When the waters struck the great bowlders of the river bed the foam gleamed a curious, pale white in the twilight,—otherwise the waters would have seemed like a dark void. The dog raced up and down the bank in excitement, then half-entered the water. Hugh saw his difficulty at once. He could not make headway in that raging torrent, and was trusting to Hugh for aid.
“What is it, old man?” he asked quietly, just loud enough to be heard above the noise of the waters. “What do you want me to do?”

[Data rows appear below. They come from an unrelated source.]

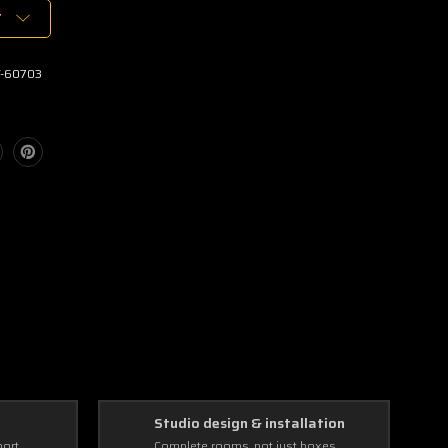
T
-60703
Studio design & installation
port
Complete rooms, not just boxes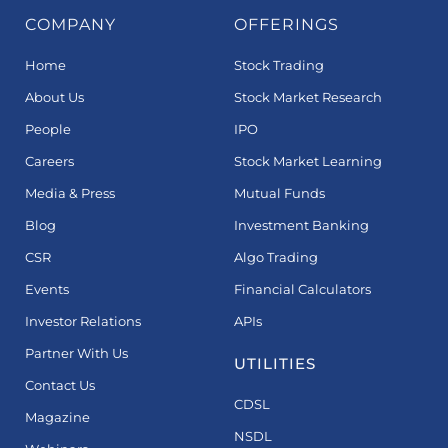
COMPANY
OFFERINGS
Home
Stock Trading
About Us
Stock Market Research
People
IPO
Careers
Stock Market Learning
Media & Press
Mutual Funds
Blog
Investment Banking
CSR
Algo Trading
Events
Financial Calculators
Investor Relations
APIs
Partner With Us
UTILITIES
Contact Us
CDSL
Magazine
NSDL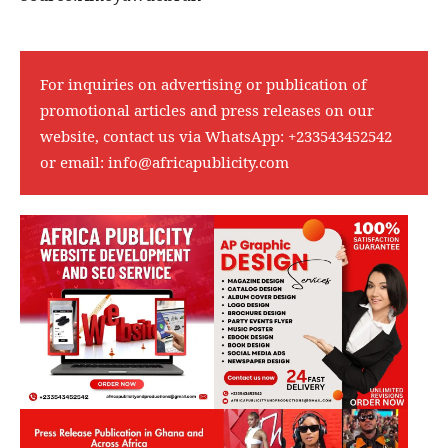
For inquiries on advertising or publication of
promotional articles and press releases on our
website, contact us via WhatsApp:
+233543452542
or email:
info@africapublicity.com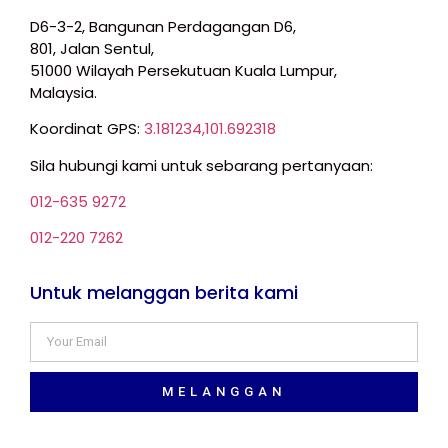
D6-3-2, Bangunan Perdagangan D6,
801, Jalan Sentul,
51000 Wilayah Persekutuan Kuala Lumpur,
Malaysia.
Koordinat GPS:
3.181234,101.692318
Sila hubungi kami untuk sebarang pertanyaan:
012-635 9272
012-220 7262
Untuk melanggan berita kami
MELANGGAN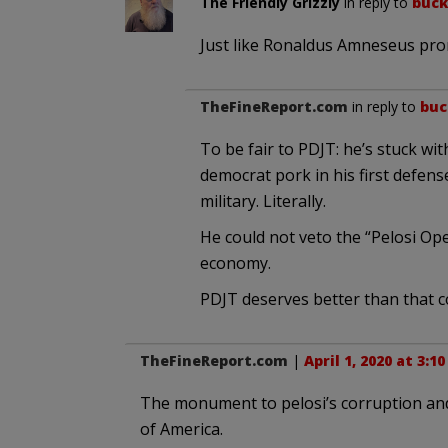
The Friendly Grizzly
in reply to
buc
Just like Ronaldus Amneseus prom
TheFineReport.com
in reply to
bu
To be fair to PDJT: he’s stuck with
democrat pork in his first defen
military. Literally.
He could not veto the “Pelosi Ope
economy.
PDJT deserves better than that 
TheFineReport.com
|
April 1, 2020 at 3:1
The monument to pelosi’s corruption and
of America.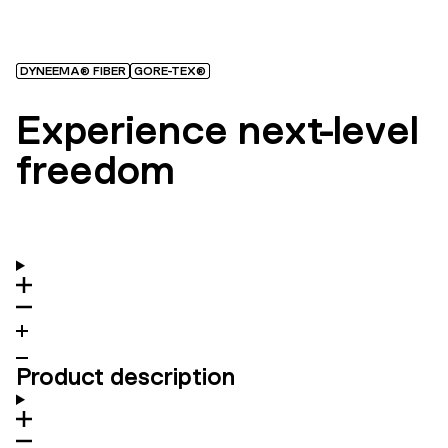
DYNEEMA® FIBER
GORE-TEX®
Experience next-level
freedom
Product description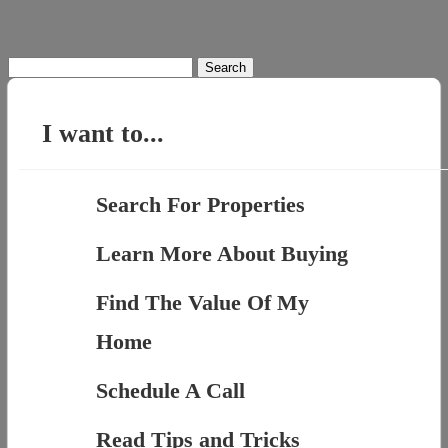
Search
for:
I want to...
Search For Properties
Learn More About Buying
Find The Value Of My
Home
Schedule A Call
Read Tips and Tricks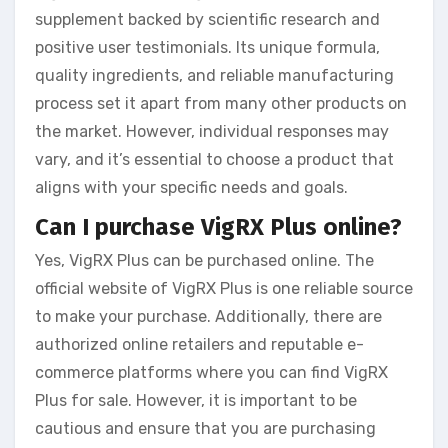
supplement backed by scientific research and
positive user testimonials. Its unique formula,
quality ingredients, and reliable manufacturing
process set it apart from many other products on
the market. However, individual responses may
vary, and it’s essential to choose a product that
aligns with your specific needs and goals.
Can I purchase VigRX Plus online?
Yes, VigRX Plus can be purchased online. The
official website of VigRX Plus is one reliable source
to make your purchase. Additionally, there are
authorized online retailers and reputable e-
commerce platforms where you can find VigRX
Plus for sale. However, it is important to be
cautious and ensure that you are purchasing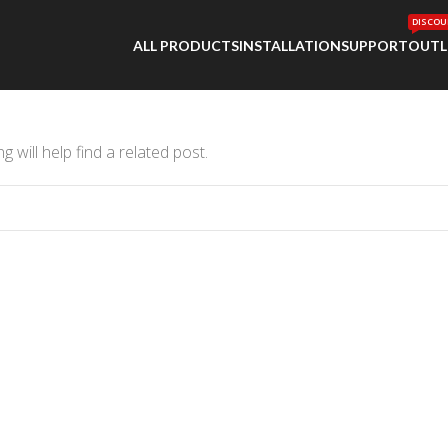
DISCOU
ALL PRODUCTS
INSTALLATION
SUPPORT
OUTL
 will help find a related post.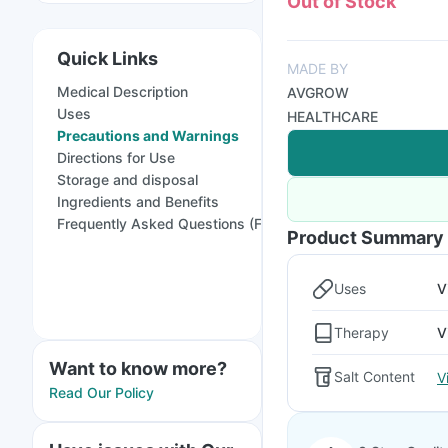
Out of Stock
Quick Links
MADE BY
Medical Description
AVGROW
Uses
HEALTHCARE
Precautions and Warnings
Directions for Use
Storage and disposal
Ingredients and Benefits
Frequently Asked Questions (FAQs)
Product Summary
Uses
V
Therapy
V
Want to know more?
Salt Content
V
Read Our Policy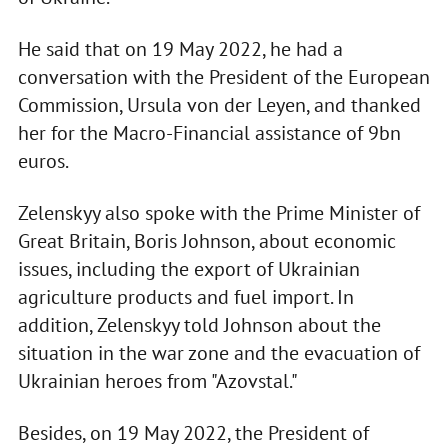
He said that on 19 May 2022, he had a
conversation with the President of the European
Commission, Ursula von der Leyen, and thanked
her for the Macro-Financial assistance of 9bn
euros.
Zelenskyy also spoke with the Prime Minister of
Great Britain, Boris Johnson, about economic
issues, including the export of Ukrainian
agriculture products and fuel import. In
addition, Zelenskyy told Johnson about the
situation in the war zone and the evacuation of
Ukrainian heroes from "Azovstal."
Besides, on 19 May 2022, the President of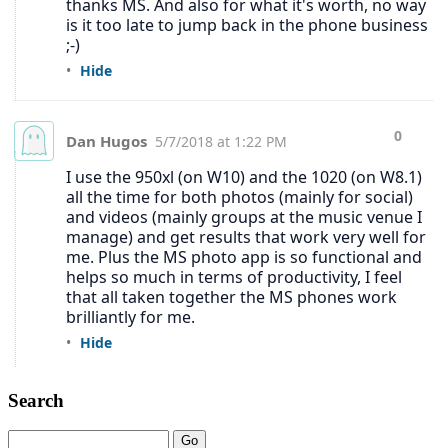
Search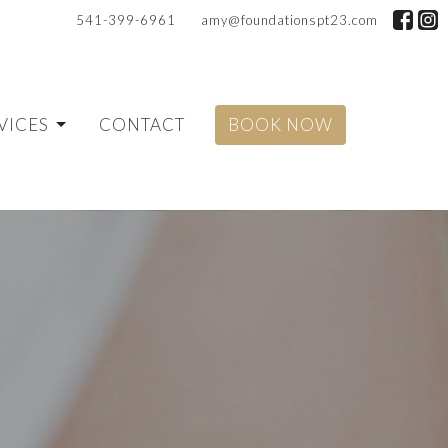
541-399-6961
amy@foundationspt23.com
VICES
CONTACT
BOOK NOW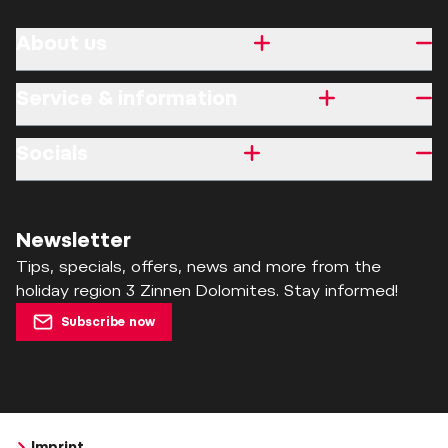
About us
Service & information
Socials
Newsletter
Tips, specials, offers, news and more from the
holiday region 3 Zinnen Dolomites. Stay informed!
Subscribe now
Imprint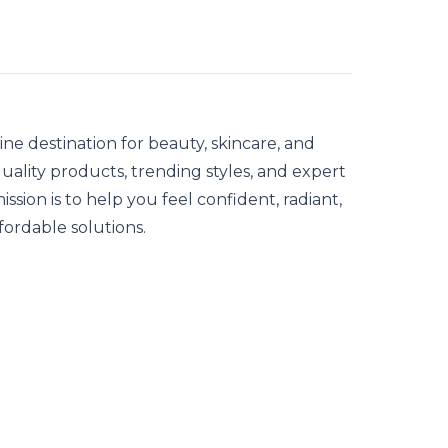
ne destination for beauty, skincare, and
quality products, trending styles, and expert
ission is to help you feel confident, radiant,
fordable solutions.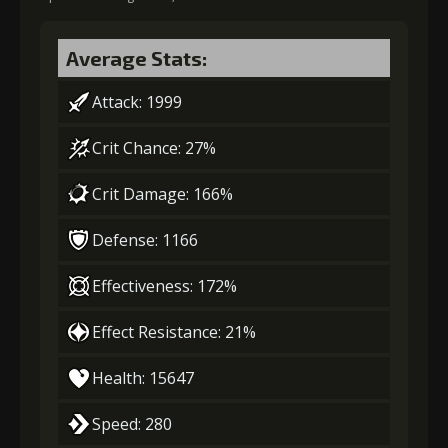
Average Stats:
Attack: 1999
Crit Chance: 27%
Crit Damage: 166%
Defense: 1166
Effectiveness: 172%
Effect Resistance: 21%
Health: 15647
Speed: 280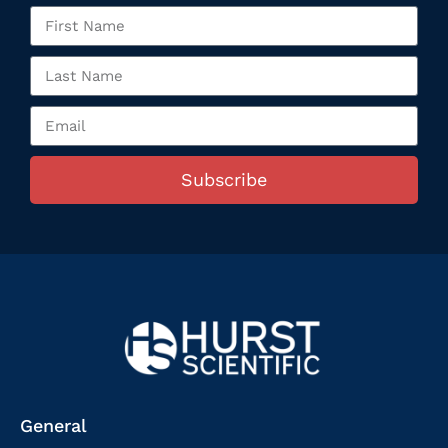
Subscribe
General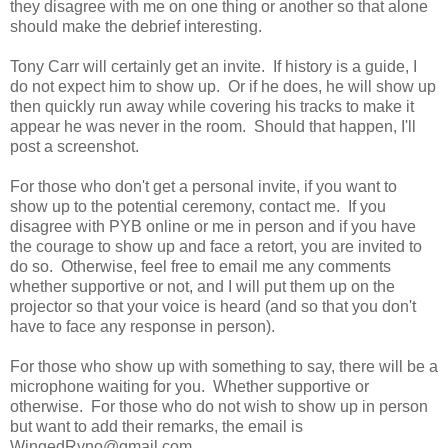
they disagree with me on one thing or another so that alone
should make the debrief interesting.
Tony Carr will certainly get an invite. If history is a guide, I
do not expect him to show up. Or if he does, he will show up
then quickly run away while covering his tracks to make it
appear he was never in the room. Should that happen, I'll
post a screenshot.
For those who don't get a personal invite, if you want to
show up to the potential ceremony, contact me. If you
disagree with PYB online or me in person and if you have
the courage to show up and face a retort, you are invited to
do so. Otherwise, feel free to email me any comments
whether supportive or not, and I will put them up on the
projector so that your voice is heard (and so that you don't
have to face any response in person).
For those who show up with something to say, there will be a
microphone waiting for you. Whether supportive or
otherwise. For those who do not wish to show up in person
but want to add their remarks, the email is
WingedRyno@gmail.com.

The old ewe brushed close to him, as if she too looked to him for aid. If the light had been better, he could have seen the despair and agony in her quiet eyes. He studied closely the white patches on the river. He did not have the feline’s eyes, to see plain in the half-dark, and the dog’s were better able to penetrate the gloom than his. But slowly he grew accustomed to the half-darkness, and he knew the truth.
The lamb still struggled in the driftwood. And for one fraction of a second he thought that he saw something else.
It seemed to him that two strange, sinister lights suddenly glowed from the thickets on the opposite bank; then went out. They were close together, and they were round, and they were just alike. They were not twinkling lights: but rather were a strange blue-green like the flame that plays about an alcohol burner. No human being could have seen those dreadful blue disks and ignored them: their terror went too deep for that. Man knows the terror of lightning, the dread (as well as the love) of fire, the fear of flooding waters, but he knows those two twin circles best of all. They carry him back to the first great Terror; they waken memories from the depths of the germ plasm; they recall the sight of other such fiery spheres, gleaming in the darkness at the mouth of the cave. Hugh’s heart seemed to pump an icy stream through his veins.
But he forced his growing terror from him and made a swift study of the currents. The lamb seemed doomed. There was no wading that frightful stream. A log sloped down into the water from the opposite bank, but there was no way to cross. The only hope lay in hurling himself into the torrent, fighting his way to the middle of the stream, seizing the lamb, and swimming with it to safety.